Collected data
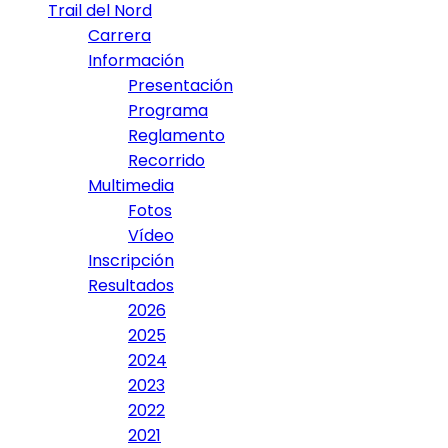
Trail del Nord
Carrera
Información
Presentación
Programa
Reglamento
Recorrido
Multimedia
Fotos
Vídeo
Inscripción
Resultados
2026
2025
2024
2023
2022
2021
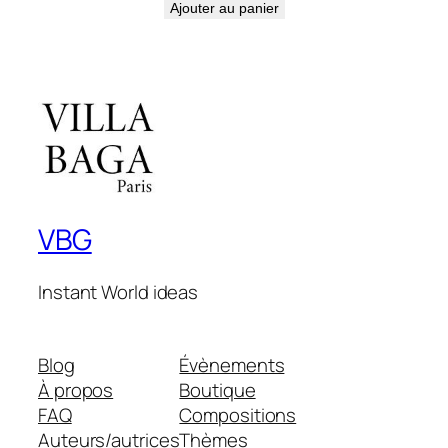
prix
prix
Ajouter au panier
initial
actuel
était :
est :
199,00€.
170,00€.
VBG
Instant World ideas
Blog
Évènements
À propos
Boutique
FAQ
Compositions
Auteurs/autrices
Thèmes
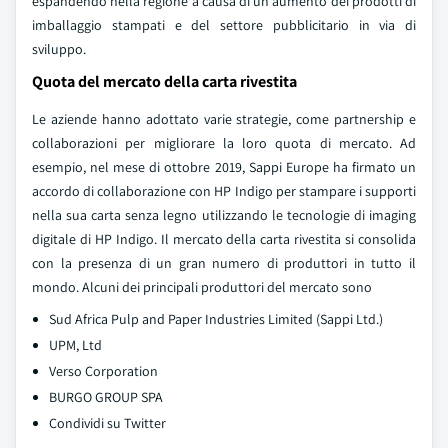
espandendo nella regione a causa di un aumento dei prodotti di
imballaggio stampati e del settore pubblicitario in via di
sviluppo.
Quota del mercato della carta rivestita
Le aziende hanno adottato varie strategie, come partnership e
collaborazioni per migliorare la loro quota di mercato. Ad
esempio, nel mese di ottobre 2019, Sappi Europe ha firmato un
accordo di collaborazione con HP Indigo per stampare i supporti
nella sua carta senza legno utilizzando le tecnologie di imaging
digitale di HP Indigo. Il mercato della carta rivestita si consolida
con la presenza di un gran numero di produttori in tutto il
mondo. Alcuni dei principali produttori del mercato sono
Sud Africa Pulp and Paper Industries Limited (Sappi Ltd.)
UPM, Ltd
Verso Corporation
BURGO GROUP SPA
Condividi su Twitter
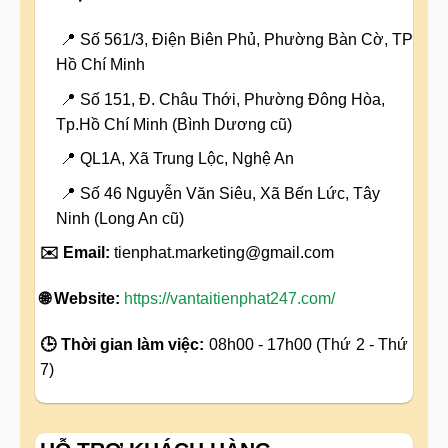
📍 Số 561/3, Điện Biên Phủ, Phường Bàn Cờ, TP
Hồ Chí Minh
📍 Số 151, Đ. Châu Thới, Phường Đông Hòa,
Tp.Hồ Chí Minh (Bình Dương cũ)
📍 QL1A, Xã Trung Lộc, Nghệ An
📍 Số 46 Nguyễn Văn Siêu, Xã Bến Lức, Tây
Ninh (Long An cũ)
✉️ Email:
tienphat.marketing@gmail.com
🌐 Website:
https://vantaitienphat247.com/
🕒 Thời gian làm việc:
08h00 - 17h00 (Thứ 2 - Thứ
7)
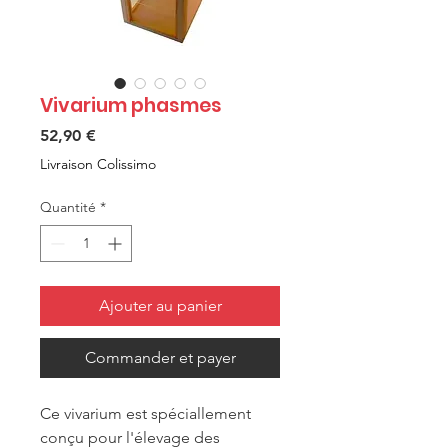
Vivarium phasmes
Prix
52,90 €
Livraison Colissimo
Quantité
*
Ajouter au panier
Commander et payer
Ce vivarium est spéciallement
conçu pour l'élevage des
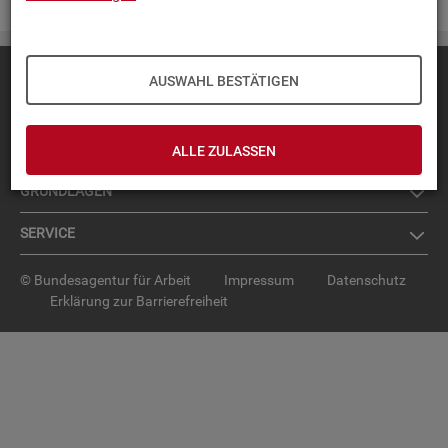
Diese Seite
empfehlen
AUSWAHL BESTÄTIGEN
TOP-PRO­DUK­TE
IN­TER­AK­TI­VE STA­TIS­TI­KEN
ALLE ZULASSEN
GRUND­LA­GEN
SER­VICE
© Bundesagentur für Arbeit
Impressum
Datenschutz
Erklärung zur Barrierefreiheit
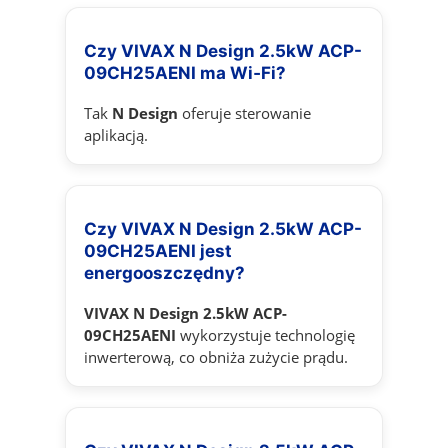
Czy VIVAX N Design 2.5kW ACP-
09CH25AENI ma Wi‑Fi?
Tak
N Design
oferuje sterowanie
aplikacją.
Czy VIVAX N Design 2.5kW ACP-
09CH25AENI jest
energooszczędny?
VIVAX N Design 2.5kW ACP-
09CH25AENI
wykorzystuje technologię
inwerterową, co obniża zużycie prądu.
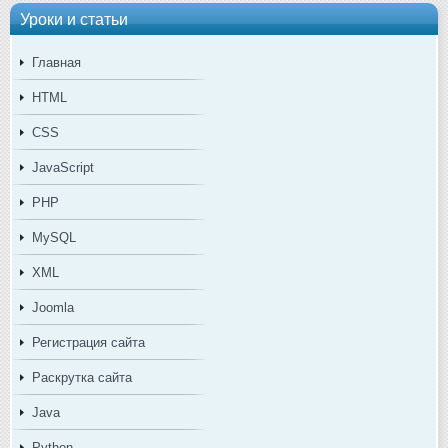
Уроки и статьи
Главная
HTML
CSS
JavaScript
PHP
MySQL
XML
Joomla
Регистрация сайта
Раскрутка сайта
Java
Python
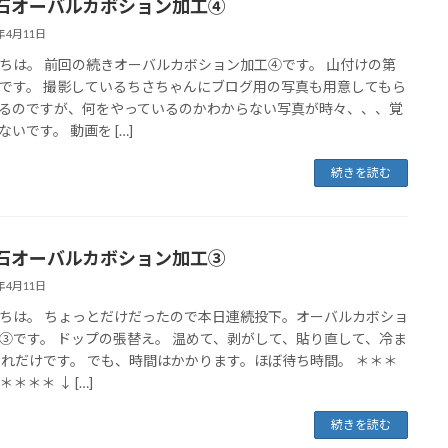
石オーバルカボション加工④
1年4月11日
ちは。 前回の続きオーバルカボション加工④です。 山付けの第
です。 撮影しているちさちゃんにブログ用の写真も用意してもら
るのですが、何をやっているのかわからない写真が時々、、、覚
ないです。 動画を […]
続きを読む
石オーバルカボション加工③
1年4月11日
ちは。 ちょっとだけだったので本日連続投下。オーバルカボショ
③です。 ドップの張替え。 温めて、剥がして、貼り直して、冷ま
これだけです。 でも、時間はかかります。ほぼ待ち時間。 ＊＊＊
＊＊＊ ↓ […]
続きを読む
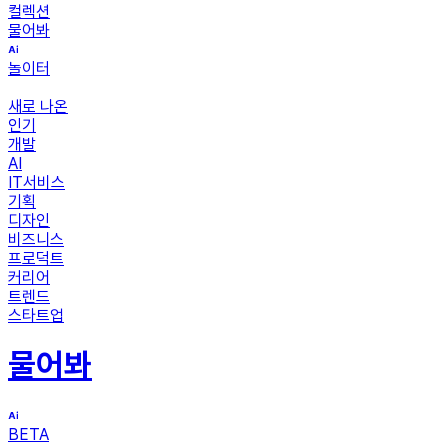
컬렉션
물어봐
놀이터
새로 나온
인기
개발
AI
IT서비스
기획
디자인
비즈니스
프로덕트
커리어
트렌드
스타트업
물어봐
BETA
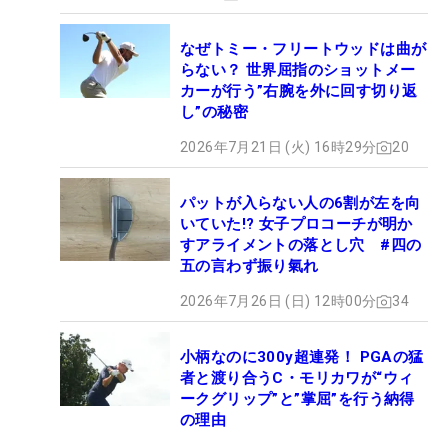
なぜトミー・フリートウッドは曲が
らない？ 世界屈指のショットメー
カーが行う”右腕を外に回す切り返
し”の秘密
2026年7月21日 (火) 16時29分
20
パットが入らない人の6割が左を向
いていた!? 女子プロコーチが明か
すアライメントの落とし穴 #四の
五の言わず振り氣れ
2026年7月26日 (日) 12時00分
34
小柄なのに300y超連発！ PGAの猛
者と渡り合うC・モリカワが“ウィ
ークグリップ”と”掌屈”を行う納得
の理由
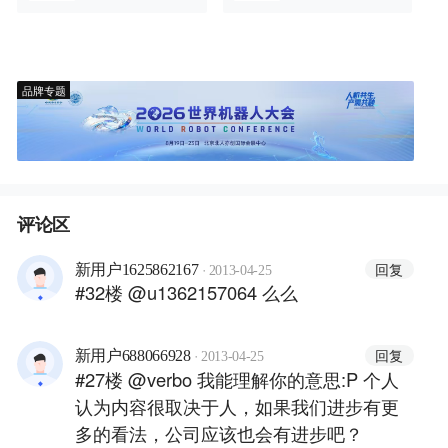
品牌专题
评论区
·
回复
新用户1625862167
2013-04-25
#32楼 @u1362157064 么么
·
回复
新用户688066928
2013-04-25
#27楼 @verbo 我能理解你的意思:P 个人
认为内容很取决于人，如果我们进步有更
多的看法，公司应该也会有进步吧？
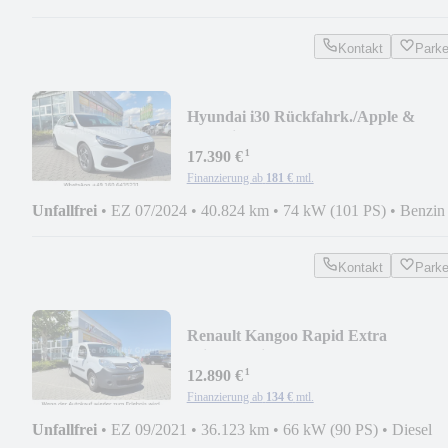
Kontakt
Park
Hyundai i30 Rückfahrk./Apple &
Android/ LED
¹
17.390 €
Finanzierung ab
181 €
mtl.
Unfallfrei
•
EZ 07/2024
•
40.824 km
•
74 kW (101 PS)
•
Benzin
Kontakt
Park
Renault Kangoo Rapid Extra
Klima/Sortimo Werkbank/AHK
¹
12.890 €
Finanzierung ab
134 €
mtl.
Unfallfrei
•
EZ 09/2021
•
36.123 km
•
66 kW (90 PS)
•
Diesel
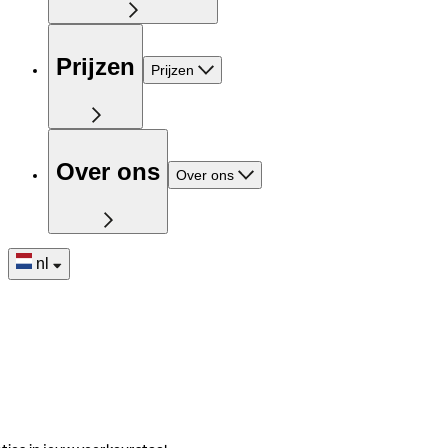
Prijzen
Prijzen
Over ons
Over ons
nl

• [WHAT YOU NEED TO DO]: The required output is each line of the entries that contains the word "Phường".

• [TASK OUTPUT]:
📍 Số 561/3, Điện Biên Phủ, Phường Bàn Cờ, TP
📍 Số 151, Đ. Châu Thới, Phường Đông Hòa,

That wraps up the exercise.